• **What the task requires**: Only the lines holding the string "between" are needed; copy each of them from the data.

• **Dataset**:

=== Begin Enclosure ===

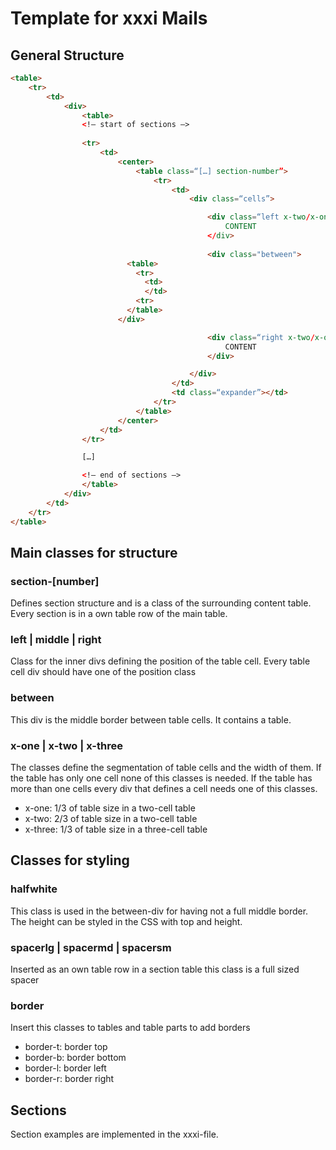 # Template for xxxi Mails

## General Structure
```html
<table>
	<tr>
		<td>
			<div>
				<table>
				<!— start of sections —>
				
				<tr>
					<td>
						<center>
							<table class=“[…] section-number”>
								<tr>
									<td>
										<div class=“cells”>

											<div class=“left x-two/x-one/x-three”
												CONTENT
											</div>
											
											<div class="between">
                          <table>
                            <tr>
                              <td>
                              </td>
                            <tr>
                          </table>
                        </div>

											<div class=“right x-two/x-one/x-three”>
												CONTENT
											</div>

										</div>
									</td>
									<td class=“expander”></td>
								</tr>
							</table>
						</center>
					</td>
				</tr>

				[…]

				<!— end of sections —>
				</table>
			</div>
		</td>
	</tr>
</table>
```

## Main classes for structure
### section-[number]
Defines section structure and is a class of the surrounding content table. Every section is in a own table row of the main table.
### left | middle | right
Class for the inner divs defining the position of the table cell. Every table cell div should have one of the position class
### between
This div is the middle border between table cells. It contains a table.
### x-one | x-two | x-three
The classes define the segmentation of table cells and the width of them. If the table has only one cell none of this classes is needed. If the table has more than one cells every div that defines a cell needs one of this classes.
* x-one: 1/3 of table size in a two-cell table
* x-two: 2/3 of table size in a two-cell table
* x-three: 1/3 of table size in a three-cell table

## Classes for styling
### halfwhite
This class is used in the between-div for having not a full middle border. The height can be styled in the CSS with top and height.
### spacerlg | spacermd | spacersm
Inserted as an own table row in a section table this class is a full sized spacer
### border
Insert this classes to tables and table parts to add borders
* border-t: border top
* border-b: border bottom
* border-l: border left
* border-r: border right

## Sections
Section examples are implemented in the xxxi-file.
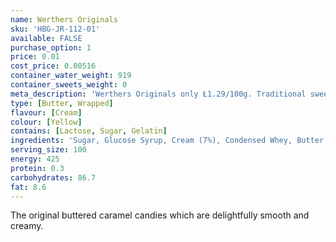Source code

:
 ```yaml
---
name: Werthers Originals
sku: 'HBG-JR-112-01'
available: FALSE
purchase_option: 1
price: 0.01
cost_price: 0.00516
container_water_weight: 919
container_sweets_weight: 0
meta_description: 'Werthers Originals only Ł1.29/100g. Traditional sweets and more at Humbugs Confectionery Store. Specialists in satisfying your sweet tooth!'
type: [Butter, Wrapped]
flavour: [Cream]
colour: [Yellow]
contains: [Lactose, Sugar, Gelatin]
ingredients: 'Sugar, Glucose Syrup, Cream (7%), Condensed Whey, Butter (4.5%), Cane Sugar Syrup, Salt, Butterfat, Emulsifier: Soya Lecithin, Flavouring'
serving_size: 100
energy: 425
protein: 0.3
carbohydrates: 86.7
fat: 8.6
---
```

The original buttered caramel candies which are delightfully smooth and creamy.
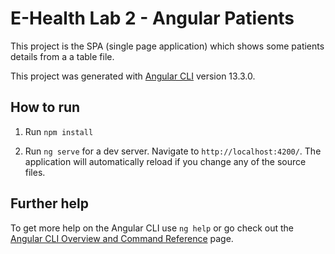 # E-Health Lab 2 - Angular Patients

This project is the SPA (single page application) which shows some patients details from a a table file.
 
This project was generated with [Angular CLI](https://github.com/angular/angular-cli) version 13.3.0.

## How to run

1. Run `npm install`

2. Run `ng serve` for a dev server. Navigate to `http://localhost:4200/`. The application will automatically reload if you change any of the source files.

## Further help

To get more help on the Angular CLI use `ng help` or go check out the [Angular CLI Overview and Command Reference](https://angular.io/cli) page.
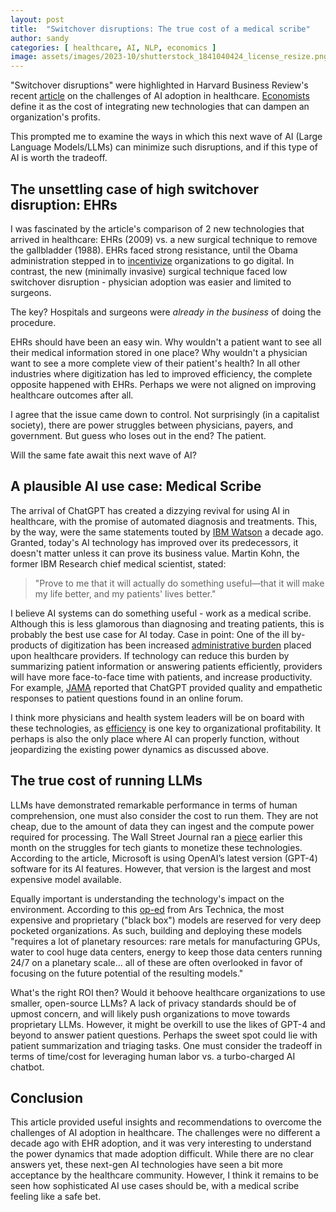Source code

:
 ```yaml
---
layout: post
title:  "Switchover disruptions: The true cost of a medical scribe"
author: sandy
categories: [ healthcare, AI, NLP, economics ]
image: assets/images/2023-10/shutterstock_1841040424_license_resize.png
---
```

"Switchover disruptions" were highlighted in Harvard Business Review's recent [article](https://hbr.org/2023/09/ai-adoption-in-u-s-health-care-wont-be-easy) on the challenges of AI adoption in healthcare.  [Economists](https://www.aeaweb.org/articles?id=10.1257/mic.4.3.1) define it as the cost of integrating new technologies that can dampen an organization's profits.

This prompted me to examine the ways in which this next wave of AI (Large Language Models/LLMs) can minimize such disruptions, and if this type of AI is worth the tradeoff.  

## The unsettling case of high switchover disruption: EHRs

I was fascinated by the article's comparison of 2 new technologies that arrived in healthcare: EHRs (2009) vs. a new surgical technique to remove the gallbladder (1988).  EHRs faced strong resistance, until the Obama administration stepped in to [incentivize](https://www.hipaajournal.com/what-is-the-hitech-act/#:~:text=The%20HITECH%20Act%20was%20created%20to%20promote%20and,%28HIPAA%29%20by%20tightening%20up%20the%20language%20of%20HIPAA.) organizations to go digital.  In contrast, the new (minimally invasive) surgical technique faced low switchover disruption - physician adoption was easier and limited to surgeons.  

The key?  Hospitals and surgeons were *already in the business* of doing the procedure.

EHRs should have been an easy win.  Why wouldn't a patient want to see all their medical information stored in one place?  Why wouldn't a physician want to see a more complete view of their patient's health?  In all other industries where digitization has led to improved efficiency, the complete opposite happened with EHRs.  Perhaps we were not aligned on improving healthcare outcomes after all.

I agree that the issue came down to control.  Not surprisingly (in a capitalist society), there are power struggles between physicians, payers, and government.  But guess who loses out in the end?  The patient.  

Will the same fate await this next wave of AI?

## A plausible AI use case: Medical Scribe

The arrival of ChatGPT has created a dizzying revival for using AI in healthcare, with the promise of automated diagnosis and treatments.  This, by the way, were the same statements touted by [IBM Watson](https://spectrum.ieee.org/how-ibm-watson-overpromised-and-underdelivered-on-ai-health-care) a decade ago.  Granted, today's AI technology has improved over its predecessors, it doesn't matter unless it can prove its business value.  Martin Kohn, the former IBM Research chief medical scientist, stated:

>"Prove to me that it will actually do something useful—that it will make my life better, and my patients' lives better." 

I believe AI systems can do something useful - work as a medical scribe.  Although this is less glamorous than diagnosing and treating patients, this is probably the best use case for AI today.  Case in point: One of the ill by-products of digitization has been increased [administrative burden](https://www.medicaleconomics.com/view/top-challenges-2021-1-administrative-burdens-and-paperwork) placed upon healthcare providers.  If technology can reduce this burden by summarizing patient information or answering patients efficiently, providers will have more face-to-face time with patients, and increase productivity.  For example, [JAMA](https://jamanetwork.com/journals/jamainternalmedicine/article-abstract/2804309) reported that ChatGPT provided quality and empathetic responses to patient questions found in an online forum.  

I think more physicians and health system leaders will be on board with these technologies, as [efficiency](https://www.ncbi.nlm.nih.gov/books/NBK436891/) is one key to organizational profitability.  It perhaps is also the only place where AI can properly function, without jeopardizing the existing power dynamics as discussed above.  


## The true cost of running LLMs

LLMs have demonstrated remarkable performance in terms of human comprehension, one must also consider the cost to run them.  They are not cheap, due to the amount of data they can ingest and the compute power required for processing.  The Wall Street Journal ran a [piece](https://www.wsj.com/tech/ai/ais-costly-buildup-could-make-early-products-a-hard-sell-bdd29b9f) earlier this month on the struggles for tech giants to monetize these technologies.  According to the article, Microsoft is using OpenAI’s latest version (GPT-4) software for its AI features.  However, that version is the largest and most expensive model available.  

Equally important is understanding the technology's impact on the environment.  According to this [op-ed](https://arstechnica.com/gadgets/2023/04/generative-ai-is-cool-but-lets-not-forget-its-human-and-environmental-costs/) from Ars Technica, the most expensive and proprietary ("black box") models are reserved for very deep pocketed organizations.  As such,  building and deploying these models "requires a lot of planetary resources: rare metals for manufacturing GPUs, water to cool huge data centers, energy to keep those data centers running 24/7 on a planetary scale… all of these are often overlooked in favor of focusing on the future potential of the resulting models."

What's the right ROI then?  Would it behoove healthcare organizations to use smaller, open-source LLMs?  A lack of privacy standards should be of upmost concern, and will likely push organizations to move towards proprietary LLMs.  However, it might be overkill to use the likes of GPT-4 and beyond to answer patient questions.  Perhaps the sweet spot could lie with patient summarization and triaging tasks.  One must consider the tradeoff in terms of time/cost for leveraging human labor vs. a turbo-charged AI chatbot.


## Conclusion

This article provided useful insights and recommendations to overcome the challenges of AI adoption in healthcare.  The challenges were no different a decade ago with EHR adoption, and it was very interesting to understand the power dynamics that made adoption difficult.  While there are no clear answers yet, these next-gen AI technologies have seen a bit more acceptance by the healthcare community.  However, I think it remains to be seen how sophisticated AI use cases should be, with a medical scribe feeling like a safe bet.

=== End Enclosure ===

• **Written reply**:
											<div class="between">
### between
This div is the middle border between table cells. It contains a table.
This class is used in the between-div for having not a full middle border. The height can be styled in the CSS with top and height.
I agree that the issue came down to control.  Not surprisingly (in a capitalist society), there are power struggles between physicians, payers, and government.  But guess who loses out in the end?  The patient.  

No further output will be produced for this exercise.